When Thorbjørn Jagland gave evidence in the case, he agreed with Stoltenberg that it was not necessarily wrong to 'advance' money for memberships, provided that the members in question reimbursed this fee later on. He did, however, tell the court that it was unacceptable to transfer money from AUF's main bank account to pay for membership fees. He also agreed, when pressed by the prosecutor, that membership numbers were too high when he was the leader. In his defense he stated that if AUF were to follow the law too rigidly, they would only have ended up with a quarter of the membership numbers that the Young Conservatives operated with. He said that it would have been absurd to follow the law to the letter.
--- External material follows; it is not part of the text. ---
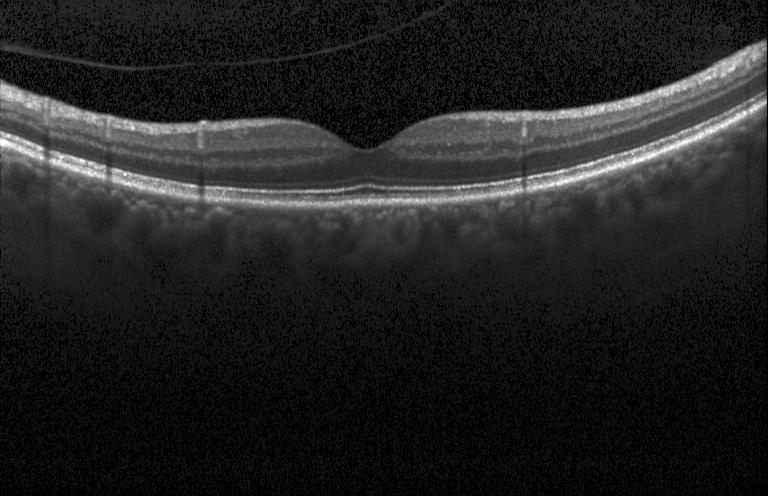

Instrument: Heidelberg Spectralis. Retinal OCT B-scan. Horizontal scan through the fovea. SD-OCT.
Impression: neither CNV, DME, nor drusen.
He also told the court that AUF should have received even more subsidie, referring to some of the other political youth parties that used similar methods for calculating membership numbers.

=== Other involved former members ===
Turid Birkeland and Øystein Mæland, both AUF board members during Jens Stoltenberg's time as AUF leader, admitted that there had been a culture of inflating membership numbers in the organisation at the time. Stoltenberg denied any knowledge of this. Erik Solheim, former leader of Socialist Youth, admitted that also other youth parties had inflated membership numbers.

Former AUF leader, Anniken Huitfeldt, also admitted that membership numbers were too high. She told the court that the reason why AUF decided to keep up the practice of during her leadership, was to protect former members of the organisation who had contributed to this inflation. She also admitted that she was taught how to 'advance' money for membership fees when she first joined the organisation. Øystein Mæland eventually cancelled his membership with the Labour Party because he felt that the four members sentenced for their involvement in the fraud were used as scapegoats.

== Verdict ==
All four charged were convicted of fraud on 21 March 1998. In all major matters, the prosecutors submission of evidence was supported by the judge. The court felt that the fraud was the result of a planned work, and had been ongoing for several years. The court did not believe that the organisation did not have financial motives for the fraud. The court also stated that an organisation culture was not mitigating circumstances. It also stated that the leaders and treasurers had a personal responsibility. The court also felt that not following a requirement from the city issued in 1992, requiring AUF to clean up its membership register system, was in the disfavour of the indicted.

All four indicted were found guilty and had to serve prison sentences:
- Bjørn Jarle Røberg-Larsen was sentenced to six months in jail.
- Ragnar Bøe Elgsaas was sentenced to seven months in jail.
- Anders Greif Mathisen received a suspended sentence of 90 days in jail.
- Anders Hornslien was sentenced to five months in jail.

Both Mathisen and Hornslien chose to appeal to case to Borgarting Court of Appeal, but this was dismissed by the appellate court, ruling that the appeal did not have a chance to be met.